# [EXERCISE OBJECTIVE]
Lift every line from the entries that includes the word "zbekiston".

#### LISTED ENTRIES

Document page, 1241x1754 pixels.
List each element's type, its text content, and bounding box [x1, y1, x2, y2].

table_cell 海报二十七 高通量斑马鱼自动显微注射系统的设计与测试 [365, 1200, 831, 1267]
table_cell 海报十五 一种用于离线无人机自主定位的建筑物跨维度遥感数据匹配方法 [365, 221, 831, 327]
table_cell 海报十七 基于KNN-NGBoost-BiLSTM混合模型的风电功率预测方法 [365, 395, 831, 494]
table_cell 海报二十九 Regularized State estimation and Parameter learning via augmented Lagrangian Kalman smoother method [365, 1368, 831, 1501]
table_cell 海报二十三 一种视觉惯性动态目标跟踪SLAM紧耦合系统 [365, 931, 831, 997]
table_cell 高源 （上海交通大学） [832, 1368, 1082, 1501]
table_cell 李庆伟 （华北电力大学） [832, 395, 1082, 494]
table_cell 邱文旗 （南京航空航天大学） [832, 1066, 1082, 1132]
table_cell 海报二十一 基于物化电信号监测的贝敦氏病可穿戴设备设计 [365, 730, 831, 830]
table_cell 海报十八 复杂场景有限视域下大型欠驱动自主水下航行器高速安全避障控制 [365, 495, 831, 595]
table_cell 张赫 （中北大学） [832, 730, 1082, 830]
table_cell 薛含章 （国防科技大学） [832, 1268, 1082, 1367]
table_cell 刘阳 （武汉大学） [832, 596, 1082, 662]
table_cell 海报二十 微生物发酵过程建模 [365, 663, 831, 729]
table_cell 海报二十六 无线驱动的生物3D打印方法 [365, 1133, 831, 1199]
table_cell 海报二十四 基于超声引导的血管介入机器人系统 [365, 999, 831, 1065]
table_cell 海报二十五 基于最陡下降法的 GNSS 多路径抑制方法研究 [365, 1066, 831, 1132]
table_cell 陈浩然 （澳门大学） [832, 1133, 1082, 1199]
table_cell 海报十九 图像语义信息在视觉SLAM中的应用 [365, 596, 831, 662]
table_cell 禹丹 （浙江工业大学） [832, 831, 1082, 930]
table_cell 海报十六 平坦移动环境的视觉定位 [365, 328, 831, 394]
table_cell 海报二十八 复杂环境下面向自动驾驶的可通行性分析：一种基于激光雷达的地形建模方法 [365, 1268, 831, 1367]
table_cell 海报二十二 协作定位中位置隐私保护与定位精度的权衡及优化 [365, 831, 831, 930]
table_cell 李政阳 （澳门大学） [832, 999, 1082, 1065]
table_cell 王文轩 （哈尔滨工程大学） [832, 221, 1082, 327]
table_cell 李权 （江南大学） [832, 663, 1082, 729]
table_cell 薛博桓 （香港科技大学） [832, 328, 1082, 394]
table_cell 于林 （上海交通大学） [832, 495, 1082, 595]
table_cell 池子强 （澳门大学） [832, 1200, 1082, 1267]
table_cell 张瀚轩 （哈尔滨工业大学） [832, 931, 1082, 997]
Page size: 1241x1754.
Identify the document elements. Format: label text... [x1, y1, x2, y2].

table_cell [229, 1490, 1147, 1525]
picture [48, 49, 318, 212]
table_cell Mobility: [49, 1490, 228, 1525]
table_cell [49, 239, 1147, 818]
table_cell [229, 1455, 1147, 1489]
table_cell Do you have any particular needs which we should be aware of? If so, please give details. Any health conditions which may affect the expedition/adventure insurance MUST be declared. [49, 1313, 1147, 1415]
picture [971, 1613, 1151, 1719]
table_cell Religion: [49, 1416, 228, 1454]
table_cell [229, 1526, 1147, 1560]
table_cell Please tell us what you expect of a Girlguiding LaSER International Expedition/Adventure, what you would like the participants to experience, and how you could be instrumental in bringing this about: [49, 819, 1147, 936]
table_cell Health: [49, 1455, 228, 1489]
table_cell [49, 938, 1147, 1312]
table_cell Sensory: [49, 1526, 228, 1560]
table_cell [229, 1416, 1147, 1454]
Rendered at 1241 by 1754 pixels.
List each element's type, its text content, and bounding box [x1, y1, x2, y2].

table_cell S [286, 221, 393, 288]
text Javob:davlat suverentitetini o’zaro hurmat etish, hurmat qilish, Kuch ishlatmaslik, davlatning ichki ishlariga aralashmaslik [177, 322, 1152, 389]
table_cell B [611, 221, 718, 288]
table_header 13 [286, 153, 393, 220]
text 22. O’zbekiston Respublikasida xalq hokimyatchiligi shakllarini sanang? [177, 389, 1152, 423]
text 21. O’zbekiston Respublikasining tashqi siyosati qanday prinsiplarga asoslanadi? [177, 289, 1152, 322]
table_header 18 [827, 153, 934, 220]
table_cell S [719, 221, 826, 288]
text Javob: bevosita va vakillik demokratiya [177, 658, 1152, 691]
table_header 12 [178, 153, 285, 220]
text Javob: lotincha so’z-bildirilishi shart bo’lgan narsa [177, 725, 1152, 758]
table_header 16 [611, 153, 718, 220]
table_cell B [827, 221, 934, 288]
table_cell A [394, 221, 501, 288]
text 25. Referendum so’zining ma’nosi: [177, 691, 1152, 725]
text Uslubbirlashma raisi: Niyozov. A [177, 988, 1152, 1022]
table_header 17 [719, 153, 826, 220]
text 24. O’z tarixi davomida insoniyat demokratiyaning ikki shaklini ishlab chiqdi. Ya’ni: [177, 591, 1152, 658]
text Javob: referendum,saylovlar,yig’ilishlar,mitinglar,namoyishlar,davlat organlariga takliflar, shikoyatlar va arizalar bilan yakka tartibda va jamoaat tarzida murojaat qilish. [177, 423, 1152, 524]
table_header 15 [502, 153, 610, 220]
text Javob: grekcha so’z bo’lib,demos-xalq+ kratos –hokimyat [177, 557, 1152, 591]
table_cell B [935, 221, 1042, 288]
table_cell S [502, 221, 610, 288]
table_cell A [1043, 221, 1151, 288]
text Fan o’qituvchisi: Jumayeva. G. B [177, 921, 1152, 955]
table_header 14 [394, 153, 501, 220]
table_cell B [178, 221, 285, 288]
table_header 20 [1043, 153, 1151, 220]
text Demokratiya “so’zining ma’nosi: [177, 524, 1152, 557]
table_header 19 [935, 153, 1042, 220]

########

# [RESULT]
text 22. O’zbekiston Respublikasida xalq hokimyatchiligi shakllarini sanang? [177, 389, 1152, 423]
text 21. O’zbekiston Respublikasining tashqi siyosati qanday prinsiplarga asoslanadi? [177, 289, 1152, 322]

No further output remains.